Con risposta ad interpello n. 2 del 16 aprile 2019, il Ministero del Lavoro e delle Politiche Sociali ha fornito chiarimenti in merito al diritto alla pausa, di durata non inferiore a dieci minuti, di cui all’art. 8 del D.Lgs. n.66/2003 in caso di godimento dei risposi giornalieri per allattamento qualora l’orario di lavoro giornaliero ecceda il limite di sei ore.

Il Ministero ha, infatti, chiarito che al fine del raggiungimento della soglia delle sei ore non devono essere computate le assenze per riposi giornalieri di allattamento, anche se gli stessi vengono considerati dalla legge (articolo 39, comma 2, del decreto legislativo 151/2001) ore lavorative agli effetti della durata e della retribuzione dell’attività.

Pertanto, una presenza effettiva della lavoratrice nella sede di lavoro pari a 5 ore e 12 minuti, per godimento di due ore di riposo per allattamento, porta ad escludere il diritto alla pausa giornaliera ex art. 8 del D.Lgs. n. 66/2003.

A tal proposito, l’art. 8 del D.Lgs. n.66/2003 disciplina le pause giornaliere come segue:

“Qualora l’orario di lavoro giornaliero ecceda il limite di sei ore il lavoratore deve beneficiare di un intervallo per pausa, le cui modalità e la cui durata sono stabilite dai contratti collettivi di lavoro, ai fini del recupero delle energie psico-fisiche e della eventuale consumazione del pasto anche al fine di attenuare il lavoro monotono e ripetitivo.

Nelle ipotesi di cui al comma 1, in difetto di disciplina collettiva che preveda un intervallo a qualsivoglia titolo attribuito, al lavoratore deve essere concessa una pausa, anche sul posto di lavoro, tra l’inizio e la fine dì ogni periodo giornaliero di lavoro, di durata non inferiore a dieci minuti e la cui collocazione deve tener conto delle esigenze tecniche del processo lavorativo.

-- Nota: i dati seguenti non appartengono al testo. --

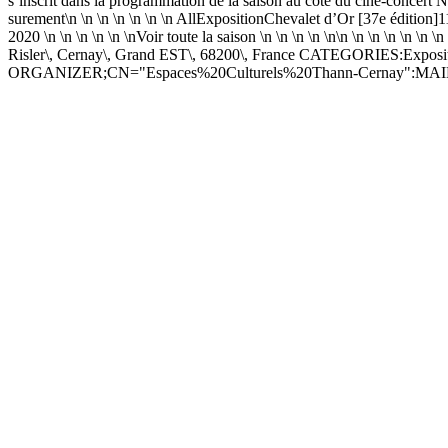
s’inscrit dans la programmation de la saison au côté du ciné-concert N
surement\n \n \n \n \n \n \n AllExpositionChevalet d’Or [37e éd
2020 \n \n \n \n \n \nVoir toute la saison \n \n \n \n \n\n \n \n \n \n
Risler\, Cernay\, Grand EST\, 68200\, France CATEGORIES:Expos
ORGANIZER;CN="Espaces%20Culturels%20Thann-Cernay":MAI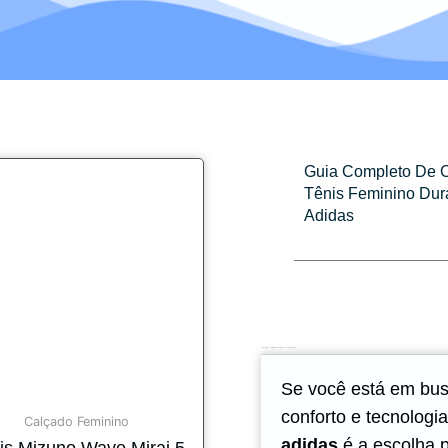
Guia Completo De 
Tênis Feminino Du
Adidas
Descrição
Informação adicional
Avaliações (0)
Se você está em bus
conforto e tecnologi
Calçado Feminino
adidas
é a escolha p
is Mizuno Wave Mirai 5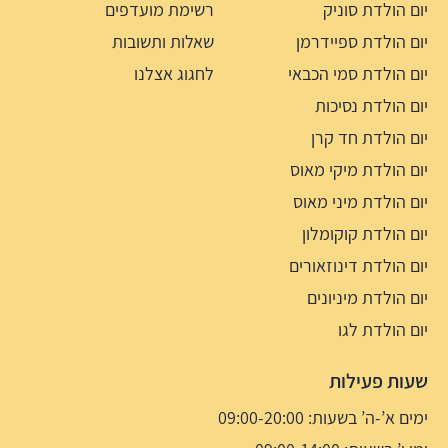
יום הולדת סוניק
רשימת מועדפים
יום הולדת ספיידרמן
שאלות ותשובות
יום הולדת סמי הכבאי
לחגוג אצלנו
יום הולדת נסיכות
יום הולדת חד קרן
יום הולדת מיקי מאוס
יום הולדת מיני מאוס
יום הולדת קוקומלון
יום הולדת דינוזאורים
יום הולדת מיניונים
יום הולדת לגו
שעות פעילות
ימים א’-ה’ בשעות: 09:00-20:00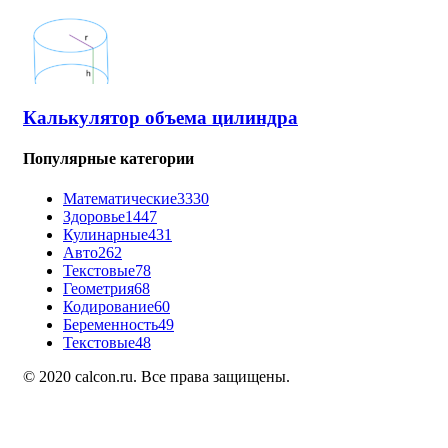
Калькулятор объема цилиндра
Популярные категории
Математические
3330
Здоровье
1447
Кулинарные
431
Авто
262
Текстовые
78
Геометрия
68
Кодирование
60
Беременность
49
Текстовые
48
© 2020 calcon.ru. Все права защищены.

Salvo diverse disposizioni dei contratti collettivi, rimangono non retribuiti o computati come lavoro ai fini del superamento dei limiti di durata i periodi di cui all’articolo 5 regio decreto 10 settembre 1923, n. 1955, e successivi atti applicativi, e dell’articolo 4 del regio decreto 10 settembre 1923, n. 1956, e successive integrazioni.”